_HOW TO COMPLETE THIS TASK_
Word for word, restate the records that appear below.

_DATASET_
○ ○ ○
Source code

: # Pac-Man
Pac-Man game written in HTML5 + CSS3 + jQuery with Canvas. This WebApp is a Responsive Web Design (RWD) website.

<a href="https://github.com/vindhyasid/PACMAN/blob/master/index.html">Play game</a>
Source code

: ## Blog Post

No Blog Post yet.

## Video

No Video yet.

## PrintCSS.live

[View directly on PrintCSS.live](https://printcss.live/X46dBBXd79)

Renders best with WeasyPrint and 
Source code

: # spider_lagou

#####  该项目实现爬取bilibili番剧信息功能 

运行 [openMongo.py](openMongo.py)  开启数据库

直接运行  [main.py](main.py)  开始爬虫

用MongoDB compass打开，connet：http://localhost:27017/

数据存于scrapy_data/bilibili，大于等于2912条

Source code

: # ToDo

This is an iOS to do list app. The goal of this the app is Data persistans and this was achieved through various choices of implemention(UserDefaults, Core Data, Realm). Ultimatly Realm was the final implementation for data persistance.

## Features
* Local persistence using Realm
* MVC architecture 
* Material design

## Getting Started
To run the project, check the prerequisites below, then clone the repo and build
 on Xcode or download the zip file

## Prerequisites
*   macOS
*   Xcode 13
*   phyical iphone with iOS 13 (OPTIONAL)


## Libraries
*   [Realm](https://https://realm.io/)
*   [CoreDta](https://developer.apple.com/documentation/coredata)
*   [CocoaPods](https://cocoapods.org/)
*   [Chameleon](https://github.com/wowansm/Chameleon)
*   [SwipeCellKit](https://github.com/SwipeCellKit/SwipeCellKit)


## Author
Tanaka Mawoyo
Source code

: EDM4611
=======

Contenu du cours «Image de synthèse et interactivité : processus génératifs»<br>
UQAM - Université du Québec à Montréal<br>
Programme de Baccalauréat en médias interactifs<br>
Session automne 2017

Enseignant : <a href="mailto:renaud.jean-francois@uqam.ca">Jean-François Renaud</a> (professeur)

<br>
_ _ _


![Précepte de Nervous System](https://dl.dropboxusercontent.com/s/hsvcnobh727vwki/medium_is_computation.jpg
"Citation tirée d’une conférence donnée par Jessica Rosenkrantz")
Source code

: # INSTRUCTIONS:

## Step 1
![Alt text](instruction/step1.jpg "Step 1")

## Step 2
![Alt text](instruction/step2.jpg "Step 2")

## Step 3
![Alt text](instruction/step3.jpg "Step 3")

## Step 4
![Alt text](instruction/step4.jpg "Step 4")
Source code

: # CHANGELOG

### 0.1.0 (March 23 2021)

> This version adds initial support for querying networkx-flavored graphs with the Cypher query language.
○ ○ ○
_YOUR RESPONSE_
Source code

: # Pac-Man
Pac-Man game written in HTML5 + CSS3 + jQuery with Canvas. This WebApp is a Responsive Web Design (RWD) website.

<a href="https://github.com/vindhyasid/PACMAN/blob/master/index.html">Play game</a>
Source code

: ## Blog Post

No Blog Post yet.

## Video

No Video yet.

## PrintCSS.live

[View directly on PrintCSS.live](https://printcss.live/X46dBBXd79)

Renders best with WeasyPrint and 
Source code

: # spider_lagou

#####  该项目实现爬取bilibili番剧信息功能 

运行 [openMongo.py](openMongo.py)  开启数据库

直接运行  [main.py](main.py)  开始爬虫

用MongoDB compass打开，connet：http://localhost:27017/

数据存于scrapy_data/bilibili，大于等于2912条

Source code

: # ToDo

This is an iOS to do list app. The goal of this the app is Data persistans and this was achieved through various choices of implemention(UserDefaults, Core Data, Realm). Ultimatly Realm was the final implementation for data persistance.

## Features
* Local persistence using Realm
* MVC architecture 
* Material design

## Getting Started
To run the project, check the prerequisites below, then clone the repo and build
 on Xcode or download the zip file

## Prerequisites
*   macOS
*   Xcode 13
*   phyical iphone with iOS 13 (OPTIONAL)


## Libraries
*   [Realm](https://https://realm.io/)
*   [CoreDta](https://developer.apple.com/documentation/coredata)
*   [CocoaPods](https://cocoapods.org/)
*   [Chameleon](https://github.com/wowansm/Chameleon)
*   [SwipeCellKit](https://github.com/SwipeCellKit/SwipeCellKit)


## Author
Tanaka Mawoyo
Source code

: EDM4611
=======

Contenu du cours «Image de synthèse et interactivité : processus génératifs»<br>
UQAM - Université du Québec à Montréal<br>
Programme de Baccalauréat en médias interactifs<br>
Session automne 2017

Enseignant : <a href="mailto:renaud.jean-francois@uqam.ca">Jean-François Renaud</a> (professeur)

<br>
_ _ _


![Précepte de Nervous System](https://dl.dropboxusercontent.com/s/hsvcnobh727vwki/medium_is_computation.jpg
"Citation tirée d’une conférence donnée par Jessica Rosenkrantz")
Source code

: # INSTRUCTIONS:

## Step 1
![Alt text](instruction/step1.jpg "Step 1")

## Step 2
![Alt text](instruction/step2.jpg "Step 2")

## Step 3
![Alt text](instruction/step3.jpg "Step 3")

## Step 4
![Alt text](instruction/step4.jpg "Step 4")
Source code

: # CHANGELOG

### 0.1.0 (March 23 2021)

> This version adds initial support for querying networkx-flavored graphs with the Cypher query language.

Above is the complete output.